### [課題一覧]
**A)** 数学イノベーション委員会の議事録について、次の三つの記述がそれぞれ内容と一致するかを「はい」か「いいえ」で答え、判断の根拠となる箇所をそのまま引用してください。(i) 大島まり委員と青木玲子委員は、所用のため欠席した。(ii) 北川委員の専門は統計数理である。(iii) 小谷委員は京都大学に所属している。
**B)** 数学イノベーション委員会の議事録で、文部科学省の出席者として挙げられている人物を、役職名とともにすべて列挙してください。
**C)** 数学イノベーション委員会の議事録を、最後の発言「杉原先生。」の後から書き継いでください。

### [原文]
________
若山主査、安生委員、北川委員、小谷委員、杉原委員、中川委員、西浦委員、宮岡委員、森委員

文部科学省

倉持研究振興局長、戸渡大臣官房審議官(研究振興局担当)、永山振興企画課長、内丸基礎研究振興課長、粟辻基礎研究振興課融合領域研究推進官

5.議事録

【粟辻融合領域研究推進官】定刻になりましたので、第1回の数学イノベーション委員会を開催させていただきたいと思います。本日はお暑い中、お集まりいただきありがとうございます。私、この事務局を務めます、文科省研究振興局基礎研究振興課融合領域研究推進官の粟辻と申します。主査が指名されるまでの間、私が進行を務めさせていただきます。

 まず最初に事務局の紹介をさせていただきたいと思います。当局の研究振興局長の倉持でございます。

【倉持研究振興局長】倉持でございます。どうぞよろしくお願い申し上げます。

【粟辻融合領域研究推進官】研究振興局担当審議官の戸渡でございます。

【戸渡官房審議官】戸渡でございます。どうぞよろしくお願いいたします。

【粟辻融合領域研究推進官】基礎研究振興課長の内丸でございます。

【内丸基礎研究振興課長】内丸でございます。よろしくお願いします。

【粟辻融合領域研究推進官】私、粟辻でございます。

 それで、最初にまず、委員の先生方の紹介をさせていただきたいと思います。お配りしております資料の議事次第の次に、この委員会の委員の先生方の名簿が付いております。本日はこの中の大島まり先生と青木玲子先生が、所用のため御欠席という御連絡を頂いております。それでは、私の方から、簡単に紹介させていただきます。安生委員でございます。

【安生委員】安生です。デジタル映像制作をやっている会社で研究開発をしています。よろしくお願いします。

【粟辻融合領域研究推進官】  よろしくお願いいたします。北川先生。

【北川委員】北川です。よろしくお願いします。専門は統計数理ですけれども、4月から情報・システム研究機構の本部の方に移りました。よろしくお願いします。

【粟辻融合領域研究推進官】  小谷先生。

【小谷委員】東北大学の小谷です。よろしくお願いいたします。

【粟辻融合領域研究推進官】杉原先生。
________
### [資料抜粋]
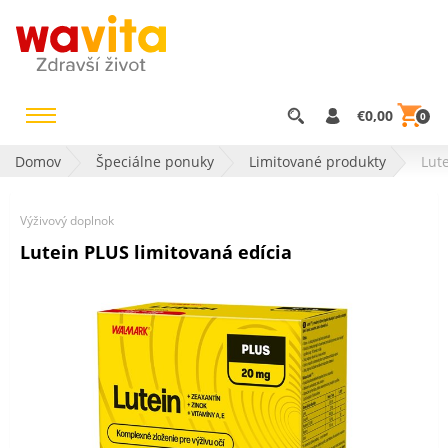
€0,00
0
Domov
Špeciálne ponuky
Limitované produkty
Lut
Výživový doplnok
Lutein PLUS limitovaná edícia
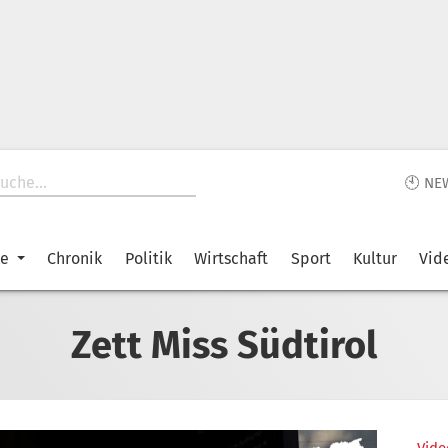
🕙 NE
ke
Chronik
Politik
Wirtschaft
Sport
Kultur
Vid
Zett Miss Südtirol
________
### [解答例]
**A)**
(i) はい。「本日はこの中の大島まり先生と青木玲子先生が、所用のため御欠席という御連絡を頂いております」
(ii) はい。「専門は統計数理ですけれども」
(iii) いいえ。「東北大学の小谷です」

**B)**
- 倉持研究振興局長
- 戸渡大臣官房審議官(研究振興局担当)
- 永山振興企画課長
- 内丸基礎研究振興課長
- 粟辻基礎研究振興課融合領域研究推進官

**C)**
【杉原委員】杉原でございます。どうぞよろしくお願いします。専門は数値計算をやっております。私の出身は、鳩山元首相の出身の学科で、かつ研究室も卒論が全く同じという巡り合わせですが、よろしくお願いいたします。

【粟辻融合領域研究推進官】若山先生、お願いします。

【若山主査】九州大学の若山です。新設されましたマス・フォア・インダストリ研究所におります。専門は表現論とか解析数論数学をやっています。どうぞよろしくお願いいたします。

【粟辻融合領域研究推進官】中川委員、お願いします。

【中川委員】新日本製鐵株式会社の中川と申します。ものづくりの現場への数学の応用に関する研究をしています。よろしくお願いします。

【粟辻融合領域研究推進官】西浦先生、お願いします。

【西浦委員】北海道大学の西浦と申します。非線形、非平衡の数学的な理論をやっています。現在はJSTの数学領域の総括もやらせていただいていまして、非常に若手の数学者の意識というのは変わりつつというのを時々刻々見ている立場から、この委員会、その辺の現状も是非お伝えできるようにしたいと思っています。よろしくお願いいたします。

【粟辻融合領域研究推進官】宮岡先生、お願いします。

【宮岡委員】東京大学の宮岡でございます。専門は代数幾何(きか)ですが、今は日本数学会の理事長になっております。よろしくお願いいたします。

【粟辻融合領域研究推進官】森先生、お願いします。

【森委員】京都大学の数理解析研究所の森重文と申します。よろしくお願いします。私自身専門は、宮岡さんと同じ代数幾何(きか)で、ほとんど何の役にも立てないのではないかと思いますけれども、数学というのは、応用から純粋まで幅広いので、端っこの、純粋数学の端っこの方から、応援しているぞという意味で、ここに参加させていただいております。よろしくお願いします。

【粟辻融合領域研究推進官】ありがとうございます。それでは、研究振興局長の倉持の方から、一言御挨拶をさせていただきます。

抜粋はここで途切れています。